When you say that you want to avoid cycles, do you mean that the path
cannot pass through the same vertex more than once, or cannot pass
through the same edge more than once?
If you mean that it can't pass through the same vertex, I don't think
there is an easy solution. If there is a Hamiltonian path in the
graph , your algorithm will find it, so your algorithm cannot be
better than the best Hamiltonian path algorithm. Finding a
Hamiltonian path is NP-complete, so map reduce will probably not help
you. Perhaps your graphs have some extra structure that could be
exploited? There are efficient solutions for DAGs, but you
specifically said the graph may have cycles.
If you mean that it can't pass through the same edge more than once,
then it is probably easier, but I can't imagine how all of it would
work in map-reduce. A path that visits each edge exactly once is
simple to compute, assuming such a path exists. The path exists in
every connected graph with either 0, or 2 vertices with odd degree.
So maybe you can find connected components, give each vertex a value
that is its degree rounded down to the nearest integer, and pick the
component with the largest total value (adding 2 to the value if it
has at least 2 odd degree vertices). Then you just have to find the
Eulerian path in that component (by first eliminating edges from all
but two odd-degree vertices).

# # # # # # #

◆ Tasks
(1) Answer these from the text on paths through graphs with cycles:
(a) What complexity class does it assign to finding a Hamiltonian path?
(b) For what kind of graph does it say efficient solutions exist?
(c) How many odd-degree vertices may a connected graph have for a path that visits each edge exactly once to exist?
(2) Extend the text on paths through graphs with cycles, picking up right after its final sentence.

◆ Data

# # # # # # #

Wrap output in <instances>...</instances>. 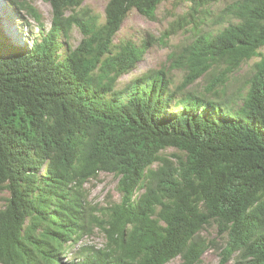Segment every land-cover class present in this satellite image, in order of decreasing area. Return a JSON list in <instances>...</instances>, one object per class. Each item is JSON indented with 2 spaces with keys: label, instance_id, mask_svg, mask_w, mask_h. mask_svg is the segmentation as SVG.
Instances as JSON below:
<instances>
[{
  "label": "trees",
  "instance_id": "obj_1",
  "mask_svg": "<svg viewBox=\"0 0 264 264\" xmlns=\"http://www.w3.org/2000/svg\"><path fill=\"white\" fill-rule=\"evenodd\" d=\"M11 1L40 36L26 49L0 30V264H61L95 229L104 246L80 248L70 264H201L213 247L220 264H264V0L226 5V27L198 29L168 65L122 88L151 46L197 29L196 15L218 0H109L103 22L84 0H43L47 33L37 9ZM169 1L191 12L152 41L116 43L131 12L157 21ZM173 71L184 73L179 85ZM101 173L118 180L120 200L106 207L86 188ZM214 225L221 248L202 235Z\"/></svg>",
  "mask_w": 264,
  "mask_h": 264
},
{
  "label": "rangeland",
  "instance_id": "obj_2",
  "mask_svg": "<svg viewBox=\"0 0 264 264\" xmlns=\"http://www.w3.org/2000/svg\"><path fill=\"white\" fill-rule=\"evenodd\" d=\"M29 5H32L41 15L44 32H48L51 26L53 11L51 6L43 0H26ZM109 0H84L83 6L88 8L92 14L100 16L101 22L104 21V10ZM235 0H218L212 2L208 7L203 8V13H199V27L196 29L193 25H186L179 33L173 35L167 45L157 44L151 46L146 52L143 60L139 63L138 68L131 74L124 76L119 81V88L124 87L133 78L141 75L150 69H160L162 66L168 65V55L177 46L191 43L196 39L198 29H203L206 32L216 33L219 29L226 27L228 24H219L220 11L228 4ZM11 0H0V30L4 37L13 45L30 49L33 45V40L40 36V27L37 21L25 10L18 8ZM189 3L182 2H165L157 11V21H150L145 17L139 15L136 11L131 12L129 17L124 22L121 31L117 35L116 43L121 40L131 39L137 44L144 40L152 41L159 38L162 33L167 30L173 22L178 21L181 16H188ZM208 14V15H207ZM189 19V17H188ZM228 21V20H227ZM16 34V37L15 35ZM8 35L10 36L8 38ZM83 35L81 31L74 27L68 42L62 38L63 42L71 45L73 48L77 47L81 42ZM66 47V46H65ZM264 54V49L261 50ZM259 58L252 60L250 63L243 65L242 69L237 73L232 81L230 91L241 87L250 74L252 64L258 61ZM173 79L176 85H179L184 73L181 71H173ZM205 86L202 80H199L193 87L196 91H203ZM175 149H168L164 154L172 157L176 153ZM118 180L111 174L101 173L96 180H92L86 184V188L90 190V202L98 204L100 207H106L109 202H118L120 194L117 191ZM4 195H0V208L4 205ZM202 235L208 241H214L216 247L225 246L226 238H220L218 235L217 226H211L203 230ZM105 244L104 235L95 229L91 235H86L73 249V253L62 254L60 257L61 264H70L74 258V253L80 248H102ZM220 250L213 247L202 258L201 264H220L221 256ZM77 254H79L77 252ZM180 261H175L172 264H179Z\"/></svg>",
  "mask_w": 264,
  "mask_h": 264
},
{
  "label": "bare ground",
  "instance_id": "obj_3",
  "mask_svg": "<svg viewBox=\"0 0 264 264\" xmlns=\"http://www.w3.org/2000/svg\"><path fill=\"white\" fill-rule=\"evenodd\" d=\"M15 35V37H16V34H14ZM10 36L8 35V38H9Z\"/></svg>",
  "mask_w": 264,
  "mask_h": 264
}]
</instances>
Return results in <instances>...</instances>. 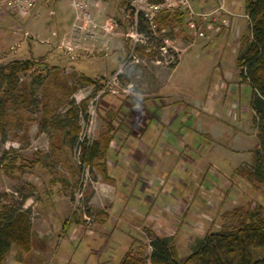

# # # # # # #

◆ Answers given
(1)
(a) NP-complete
(b) DAGs
(c) Either 0 or 2

(2)
Good luck,
Jim
On Jan 29, 2009, at 12:36 PM, Miles Osborne wrote:
this is perhaps worth watching:
http://www.youtube.com/watch?v=BT-piFBP4fE&feature=channel
it deals with finding the shortest path in a graph using MR. here at
work i don't have audio working so i'm not 100% sure that this is the
best way to do it, but it is a start.
Miles
2009/1/29 Mark Kerzner <[email protected]>:
Oh, hail to the creator of Luke!Mark
On Thu, Jan 29, 2009 at 11:20 AM, Andrzej Bialecki <[email protected]>
wrote:
Hi,
I'm looking for an advice. I need to process a directed graph
encoded as a
list of <from, to> pairs. The goal is to compute a list of longest
paths in
the graph. There is no guarantee that the graph is acyclic, so
there should
be some mechanism to detect cycles.
Currently I'm using a simple approach consisting of the following:
I encode
the graph as <vertex, <neighbor, direction, distance>>, and
extending the
paths by one degree at a time. This means that in order to find
the longest
path of degree N it takes N + 1 map-reduce jobs.
Are you perhaps aware of a smarter way to do it? I would
appreciate any
pointers.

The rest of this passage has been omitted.